When a tracked session leaves the live set, the supervisor also calls release_known_session(tracked_session_id). In HoumaoServerService, that maps to _forget_tracker(...), which evicts both the live tracker and any terminal alias bound to it.
That eviction step is what keeps GET /houmao/terminals/{terminal_id}/state from continuing to resolve through stale in-memory residue after tmux or registry authority has gone away.
Worker Loop¶
SessionWatchWorker owns one background thread for one tracked_session_id.
Its loop is simple:
- Call
poll_known_session(tracked_session_id). - If the runtime says
False, exit. - Otherwise sleep until the next poll interval or until stop is requested.

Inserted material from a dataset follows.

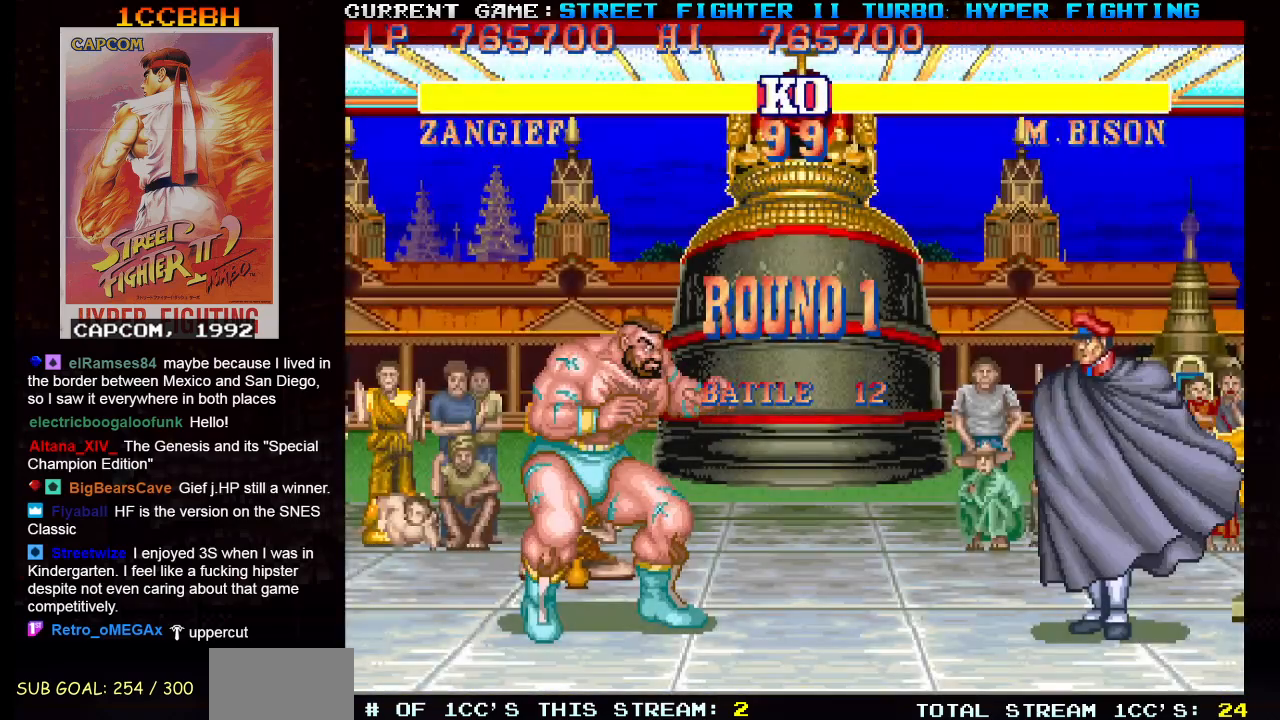
{"buttons": ["SQUARE", "TRIANGLE", "R1"], "left_stick": "center", "events": []}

In the current implementation, poll_known_session() returns False only when the tracked tmux session no longer exists. That means:
- TUI-down sessions remain eligible for future polling
- parse failures remain eligible for future polling
- unsupported-tool sessions remain eligible for future polling
- tmux loss ends the worker, and the next reconcile pass releases the stale in-memory authority if the session is no longer rediscovered
Alias And Tracker Lifecycle¶
HoumaoServerService keeps two in-memory maps:
m_trackers:tracked_session_id -> LiveSessionTrackerm_terminal_aliases:terminal_id -> tracked_session_id
ensure_known_session(record) is responsible for keeping those maps coherent:
- create a new tracker if the session has not been seen before
- refresh tracker identity if the session already has a tracker
- remove stale aliases that still point at the same tracked session under an older terminal id
- bind the current terminal id alias to the tracked session
release_known_session() and the explicit delete handlers remove those mappings again.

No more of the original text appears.